# Gun bill getting pushed....



## Chuck Smith (Feb 22, 2005)

https://www.congress.gov/bill/117th-con ... /text?s=01

Here are a few points...

1. Registrations on all firearms

2. Registrations for all ammo

3. Restrictions on ammo

4. If you "loan" a gun to someone... you need to fill out a form. IE: Plainsman needs my 22-250 to go coyote hunting for the weekend... I need to have him fill out a form. Or if plainsman comes to MN with his grandchild and needs a 20 ga. Slug gun to hunt deer... I have to have them fill out a form to use.

5. GET A NATIONAL DATA BASE OF WHO OWNS GUNS..... isn't that the exact reason why the 2A was written.... oke:

6. You need a "license" to own or possess a firearm.

7. Some sort of "background check" to obtain a license. HMMMM.... a back ground check is now preformed to purchase a firearm.

8. A psychological evaluation is conducted to get a "license".... so you are at the whim of a psychologist now to say yes or no... think of the old collesium days when Cesar would give a thumbs up or down to see if a gladiator shall live... it will be the same to see if you want to purchase a firearm.

────────────────────

TO-DO LIST ->
**a.** Render this sentence from the gun bill thread in Spanish: "You need a 'license' to own or possess a firearm."
**b.** Quote the gun bill thread word for word, starting at "6. You need" and ending at "want to purchase a firearm.".
**c.** Write what comes next in the gun bill thread, picking up after its final sentence.
The rows after this point were taken from a separate source.

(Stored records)

────────────────────

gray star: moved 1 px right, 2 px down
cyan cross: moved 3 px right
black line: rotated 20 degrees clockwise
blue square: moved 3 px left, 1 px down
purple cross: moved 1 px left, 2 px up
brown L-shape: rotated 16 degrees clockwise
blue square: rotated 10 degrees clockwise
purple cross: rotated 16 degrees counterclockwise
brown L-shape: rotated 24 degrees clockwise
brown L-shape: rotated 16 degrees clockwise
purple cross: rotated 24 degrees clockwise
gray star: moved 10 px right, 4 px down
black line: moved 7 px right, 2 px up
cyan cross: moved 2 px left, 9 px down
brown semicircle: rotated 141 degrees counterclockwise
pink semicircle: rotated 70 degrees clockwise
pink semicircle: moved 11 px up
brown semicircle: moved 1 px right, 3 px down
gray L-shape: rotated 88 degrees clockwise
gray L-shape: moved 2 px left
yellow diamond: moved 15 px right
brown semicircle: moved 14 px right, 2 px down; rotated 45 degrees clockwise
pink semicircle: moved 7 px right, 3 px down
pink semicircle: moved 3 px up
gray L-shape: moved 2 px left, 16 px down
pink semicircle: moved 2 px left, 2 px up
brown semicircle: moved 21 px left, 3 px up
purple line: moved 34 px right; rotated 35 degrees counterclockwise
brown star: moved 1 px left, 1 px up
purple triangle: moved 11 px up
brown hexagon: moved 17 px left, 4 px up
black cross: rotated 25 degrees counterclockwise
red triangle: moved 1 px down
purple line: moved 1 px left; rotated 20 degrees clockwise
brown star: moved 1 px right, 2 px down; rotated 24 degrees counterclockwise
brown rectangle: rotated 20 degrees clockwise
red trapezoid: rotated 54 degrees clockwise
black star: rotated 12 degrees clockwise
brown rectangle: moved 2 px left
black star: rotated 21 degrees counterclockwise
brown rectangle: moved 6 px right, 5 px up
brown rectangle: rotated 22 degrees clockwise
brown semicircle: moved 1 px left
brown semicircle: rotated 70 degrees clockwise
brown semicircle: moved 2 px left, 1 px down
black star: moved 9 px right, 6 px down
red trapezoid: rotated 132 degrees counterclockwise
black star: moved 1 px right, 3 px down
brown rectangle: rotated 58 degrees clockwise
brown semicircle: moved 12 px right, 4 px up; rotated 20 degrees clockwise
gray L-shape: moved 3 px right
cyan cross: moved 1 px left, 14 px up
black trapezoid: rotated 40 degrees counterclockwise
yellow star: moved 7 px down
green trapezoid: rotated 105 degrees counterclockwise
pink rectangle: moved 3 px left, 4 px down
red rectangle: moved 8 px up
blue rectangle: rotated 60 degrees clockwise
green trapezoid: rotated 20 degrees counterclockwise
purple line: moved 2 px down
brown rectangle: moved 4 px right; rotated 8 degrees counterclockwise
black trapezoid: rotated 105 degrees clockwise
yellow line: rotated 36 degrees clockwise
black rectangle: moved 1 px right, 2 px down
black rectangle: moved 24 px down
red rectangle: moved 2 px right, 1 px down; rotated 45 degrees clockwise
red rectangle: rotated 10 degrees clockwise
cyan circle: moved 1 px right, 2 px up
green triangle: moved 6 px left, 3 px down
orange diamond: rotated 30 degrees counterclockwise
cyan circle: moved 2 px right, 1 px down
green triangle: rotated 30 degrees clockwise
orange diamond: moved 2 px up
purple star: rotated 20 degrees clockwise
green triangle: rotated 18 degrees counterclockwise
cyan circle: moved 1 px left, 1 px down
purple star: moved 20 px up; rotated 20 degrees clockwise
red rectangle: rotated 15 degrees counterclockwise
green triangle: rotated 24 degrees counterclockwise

────────────────────

ANSWER LIST ->
**a.** Necesitas una "licencia" para tener o poseer un arma de fuego.

**b.**
6. You need a "license" to own or possess a firearm.

7. Some sort of "background check" to obtain a license. HMMMM.... a back ground check is now preformed to purchase a firearm.

8. A psychological evaluation is conducted to get a "license".... so you are at the whim of a psychologist now to say yes or no... think of the old collesium days when Cesar would give a thumbs up or down to see if a gladiator shall live... it will be the same to see if you want to purchase a firearm.

**c.**
9. YOu need a "license" to "display" an antique firearm in your residence.....ie: If you want to hang the old double on the wall you need to have a license.

10. If you own a "millitary" style gun you need a license..... isn't a berretta 92 9mm pistol a "millitary" style gun? Or the Sig P320 9 MM pistol? How about an home defense 12 ga... mossberg, remington, etc. Are they not "millitary" or used by the "millitary"... you do know that most "sniper" rifles are still based on the Rem 700 rifle platform... so are those considered "millitary"?

11. All of the "licenses" you need to pass course saying you know how to secure them in your home, how to store them properly, and live fire training..... and it is 24 hours of this "training" you will need.

I could go on and on.... but read it. It will make your want to vomit.

This is all brought up by Sheila Jackson.... isn't she a member of the "squad". Then after yesterday the new Press Sec stated that Biden is all in to move forward on "gun reform" laws.

But I thought just a few months ago when we brought this stuff up that people said we are "crazy" for thinking this..... uke: uke: oke: oke: oke:

Hopefully it gets SQUASHED... but we will see. :bop: BTW... I DONT OWN FIRE ARMS ANYMORE..... oke: :lol: :lol: :lol:


----------



## Chuck Smith (Feb 22, 2005)

Here is something that is really bothering me about this "bill"... well all of it is bothering me.

But do you know how many weapons I have "loaned" people this year. Here is a quick list...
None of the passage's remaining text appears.